## [What to work on]
[1] According to the accountant cover letter guide below, how much job growth does the BLS project for accountants and auditors between 2020 and 2030?
[2] Please continue the accountant cover letter guide below, picking up right after its last sentence.

## begin Text segment

As an accountant you are a whiz with numbers — you can divide 43 by 3 in your head, you know that 100 is 125% of 80, and maybe sometimes you even dream in Microsoft Excel. But to land the accountant job that’s right for you, you’ll need an irresistible pitch that includes an outstanding accountant cover letter. To do that right, alongside your resume, you need to master a different set of skills.
Resume.io has what you need to get started, including an extensive collection of occupation-specific writing guides and corresponding cover letter examples. We also offer resume writing tools, informative blogs and field-tested templates to help you create both types of job application documents.
What you are reading now will take you through the steps to write a persuasive accountant cover letter — the critical companion document to your resume. This one-page document, just 200 to 400 words, is your personal appeal to someone who has the power to offer you a job, and it’s absolutely crucial.
What we’ll cover in this writing guide, along with a corresponding accountant cover letter example:
- Why a cover letter is a necessary companion to a resume
- How to structure your accounting cover letter
- How to optimize the impact of each cover letter section: header, greeting, introduction, body and conclusion
- The psychology of persuasive writing
- Mistakes to avoid in writing and formatting.
The good news for accountants is that the job outlook is solid and the pay is excellent. The U.S. Bureau of Labor Statistics (BLS) projects 7% job growth for accountants and auditors between 2020 and 2030, which is roughly the same rate as the overall job market. Pretty much all businesses need accountants, and so the number of accounting jobs is expected to keep pace with overall economic growth.
According to Glassdoor, average base pay for accountants is $60,057 a year, with additional cash compensation in many instances. Yet according to the BLS, the median pay for accountants and auditors is $73,560 a year, meaning half of the people in these occupations earned more than that and half earned less. So the jobs are out there, and you want the best one you can get. Your ticket to your dream job is an outstanding cover letter and resume, and that’s where resume.io can help.
Why you need an accounting cover letter
The cover letter is your personal outreach to a hiring manager — your effort to establish a person-to-person conversation that could lead to a job. The purpose of the letter is to outline your experience, skills and qualifications, and its goal is to maximize your chances of getting the job.
The same could be said of a resume, but a resume is a more impersonal listing of your employment and education history. A cover letter gives you the opportunity to speak directly to a prospective employer on a personal level. On occasion you’ll encounter an employer that specifically asks you not to send a cover letter, or perhaps its job application system allows the upload of a resume only. In such cases, you have no choice but to comply with the company’s wishes.
But unless you are specifically asked not to, you should always include a cover letter with a job application. The only possible harm this can do to your case is if your cover letter is badly written or improperly formatted. But when done right, a cover letter can only increase your chances of success.
Best format for an accounting cover letter
Cover letters for any occupation should generally follow the same structure:
- Conclusion and signature.
Let’s look at each of these components, what their purpose is, and how to do them right.
Our comprehensive cover letter guide offers more general advice about how to go about compiling cover letters and more cover letter examples. But below you will find specific advice on how to maximize the effectiveness of each specific letter paragraph and section for an accountant.
Cover letter header
The purpose of the header at the top of the letter is to convey your personal contact info, including name, address, phone number and email. It also provides visual branding that should match the resume, and it’s not a bad idea to make the header of your resume and cover letter identical.

## end Text segment
## begin Records provided

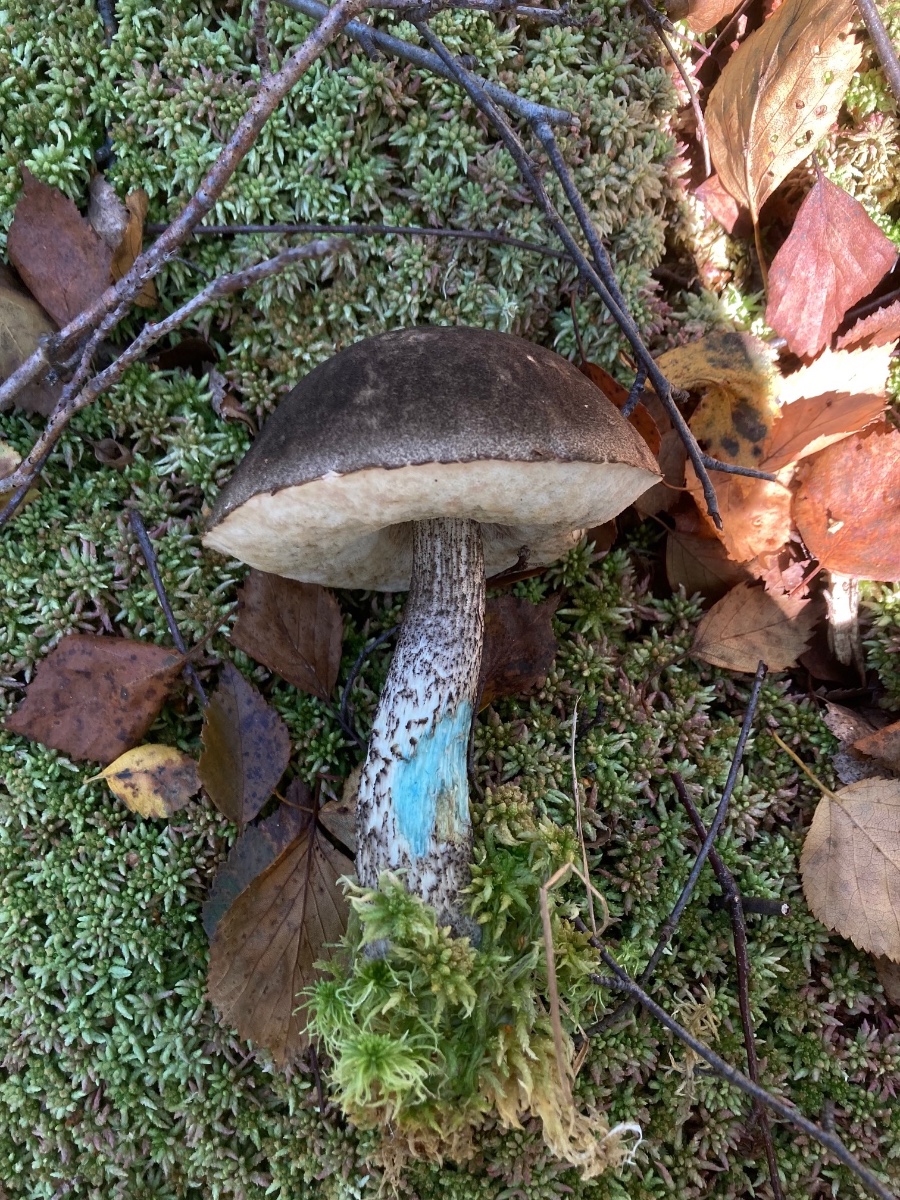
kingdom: Fungi
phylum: Basidiomycota
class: Agaricomycetes
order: Boletales
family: Boletaceae
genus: Leccinum
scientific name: Leccinum variicolor
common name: flammet skælrørhat
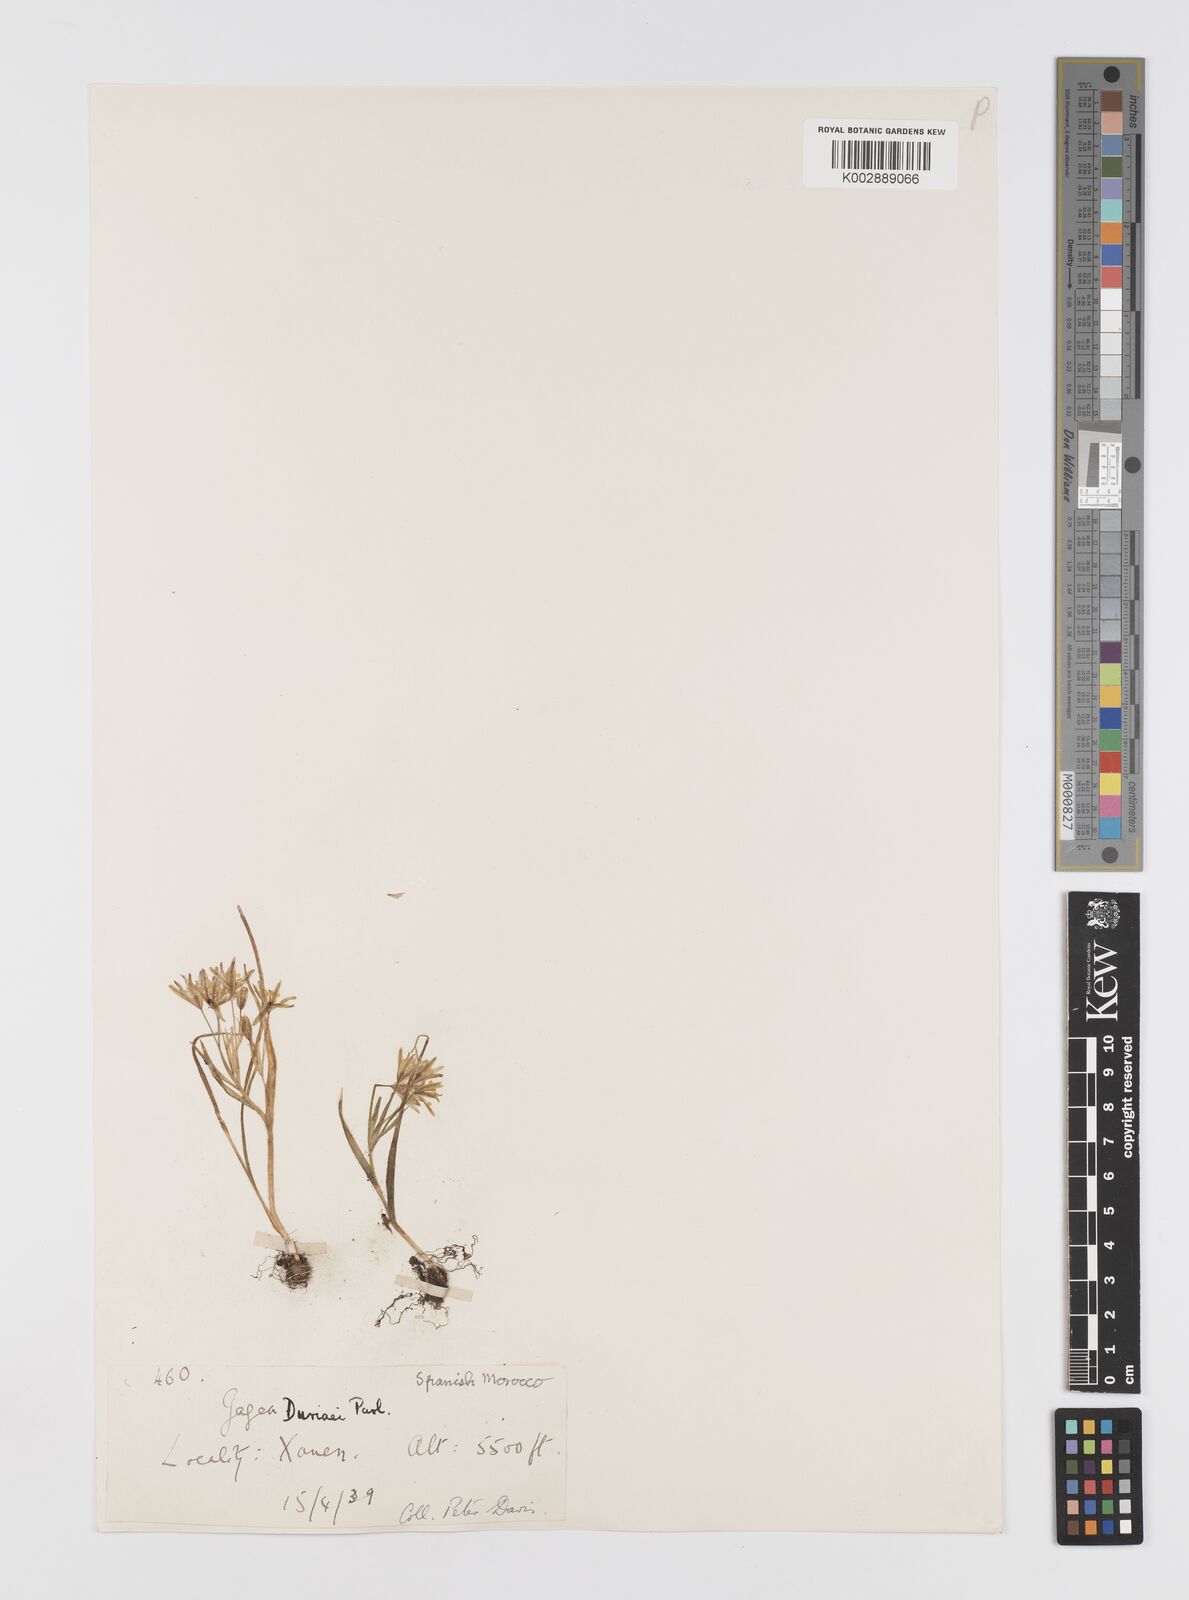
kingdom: Plantae
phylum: Tracheophyta
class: Liliopsida
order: Liliales
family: Liliaceae
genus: Gagea
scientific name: Gagea fibrosa
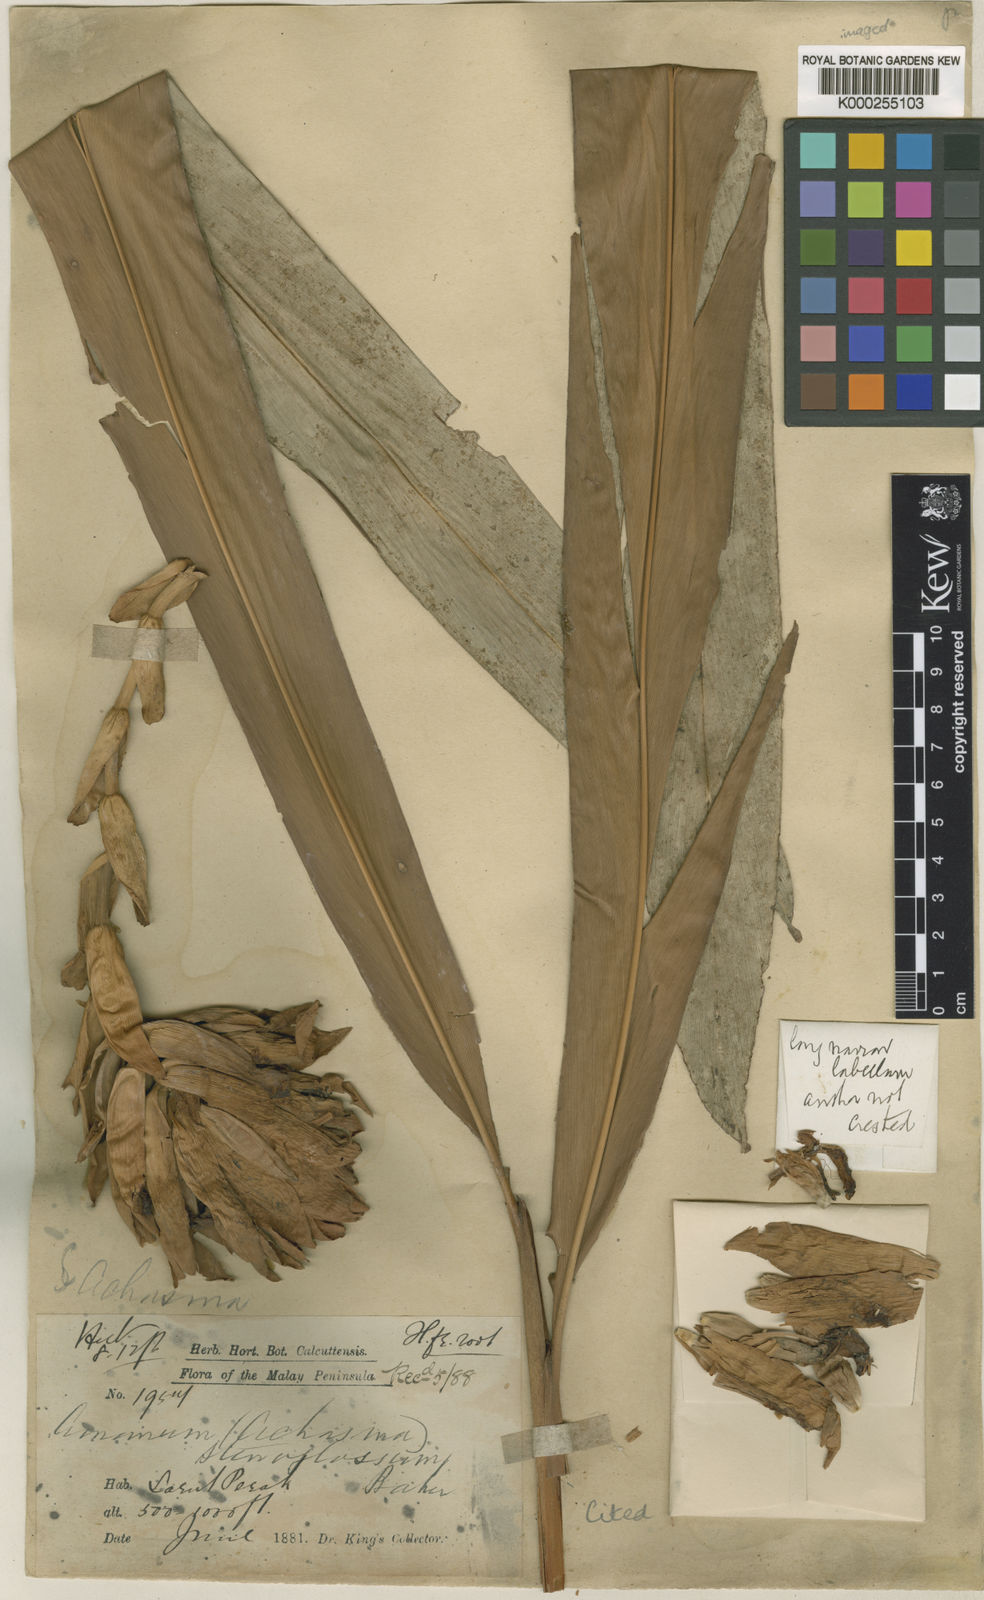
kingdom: Plantae
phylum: Tracheophyta
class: Liliopsida
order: Zingiberales
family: Zingiberaceae
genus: Conamomum
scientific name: Conamomum xanthophlebium
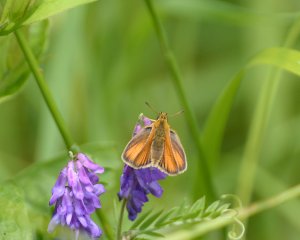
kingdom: Animalia
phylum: Arthropoda
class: Insecta
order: Lepidoptera
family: Hesperiidae
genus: Thymelicus
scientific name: Thymelicus lineola
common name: European Skipper
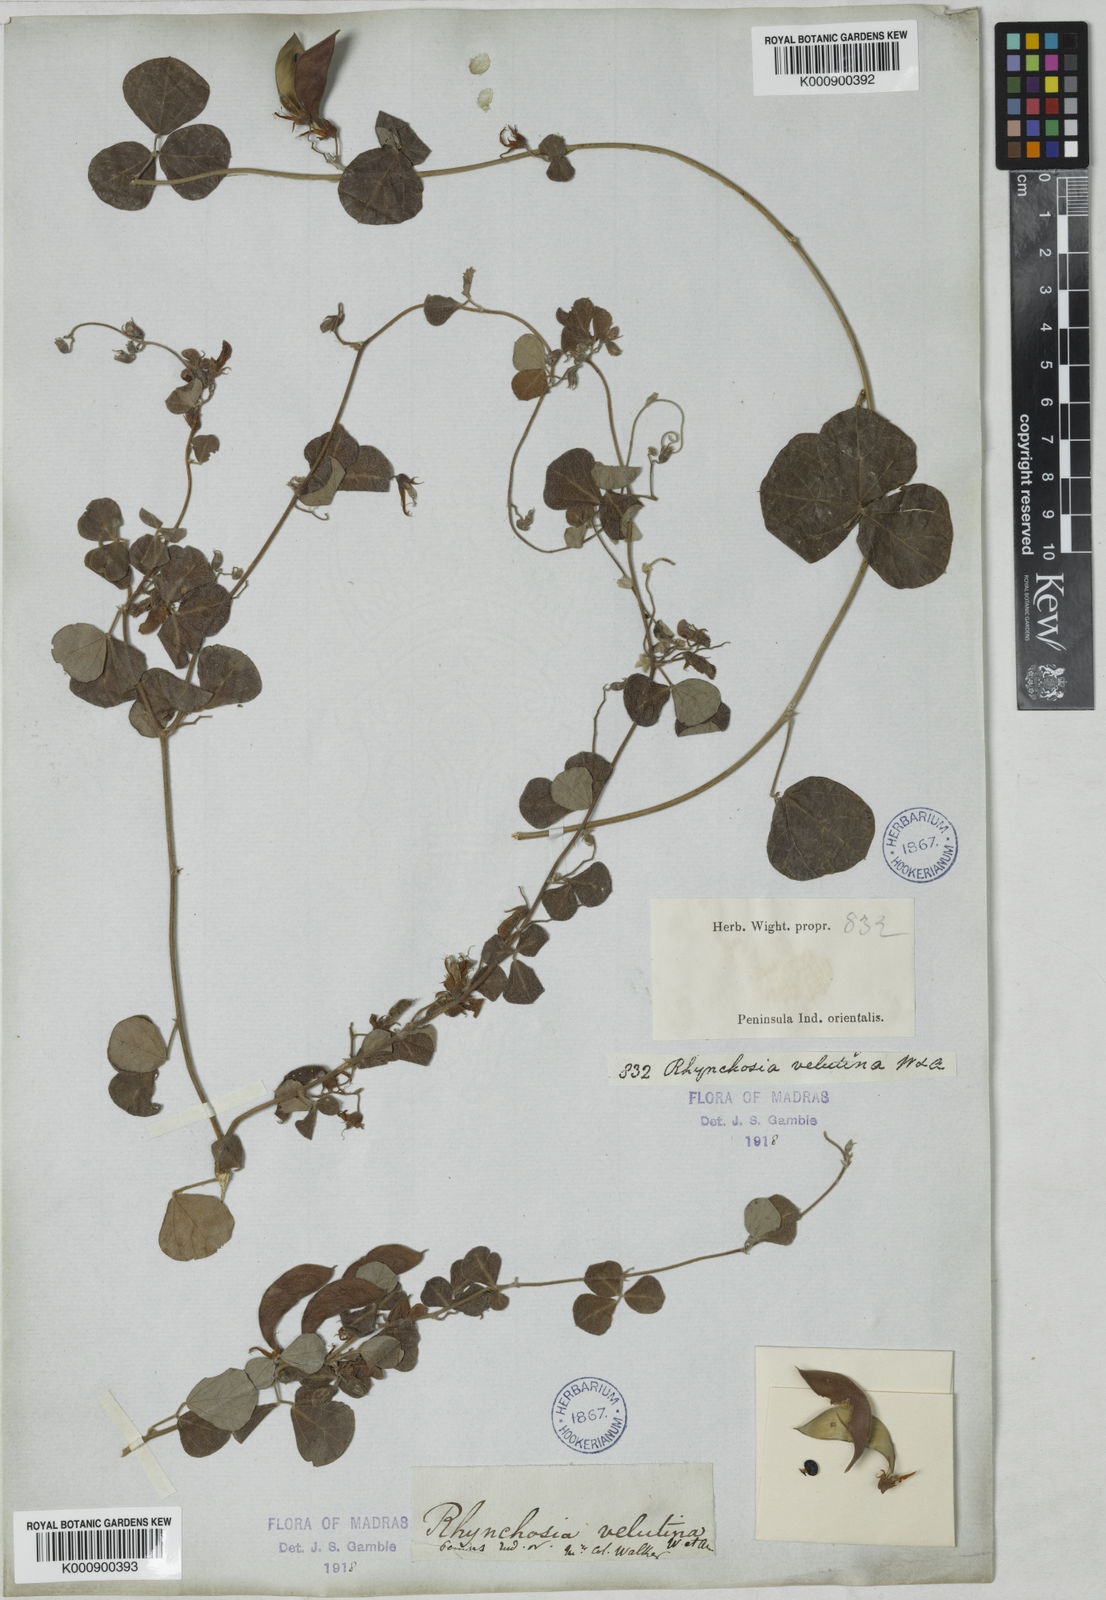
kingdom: Plantae
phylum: Tracheophyta
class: Magnoliopsida
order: Fabales
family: Fabaceae
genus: Rhynchosia
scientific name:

## end Records provided

## [Outputs for the tasks]
[1] 7%

[2]
Your name should generally be the first and largest element on the page, demonstrating your confidence and making you more memorable as a job candidate. If your cover letter is printed out and placed in a stack of 10 others, it should be easy to find by looking for your name at the top.
The traditional format for all business letters includes the sender’s return mailing address. In today’s digital age, mailing addresses are not always considered necessary, but they should usually be included unless there’s a reason not to. At the very least, you should include the city and state (and possibly country) where you live.
Another function of the header is to provide an eye-pleasing design element on a page that will otherwise consist of nothing but blocks of black text. The header introduces the possibility of color, perhaps a photo of yourself, and design elements that give your letter a more interesting look.
Goal of the cover letter header: Stand out from scores of other accounting candidates with a distinctive-looking header that identifies who you are and how recruiters can reach you.
Align document styles
The style of your resume and your cover letter should be a visual match — using the same fonts, font sizes and formatting. It should be obvious at a glance that these two documents came from the same applicant.
If the header and text styles in your resume and cover letter are totally different, it’s going to look like you can’t decide on a visual style, or you don’t even think it matters. Or it might look like you’re using an old resume that you send to all employers, with a letter that you just wrote in your favorite new font.
On the other hand, a visually pleasing style and design applied to both documents will demonstrate your attention to detail and consistency — signs of a buttoned-down mind that are critical in an accountant.
Cover letter greeting
“Dear Mr. (or Ms.) Xxxxxxx:” is the simplest and most reliable formula for writing the greeting, also known as a salutation. You can’t go wrong with this — unless you misspell the name or get the gender wrong!
However, the age of email has changed a lot of conventions that were once considered unbreachable. “Greetings” or “Hello” are often used to replace the “Dear,” and the colon at the end is now usually replaced by a comma. Study the company you are targeting to understand the appropriate level of formality, given the image it projects and the position you are seeking. And beware of being too informal in a letter you’re writing to a stranger who has the power to offer you a job.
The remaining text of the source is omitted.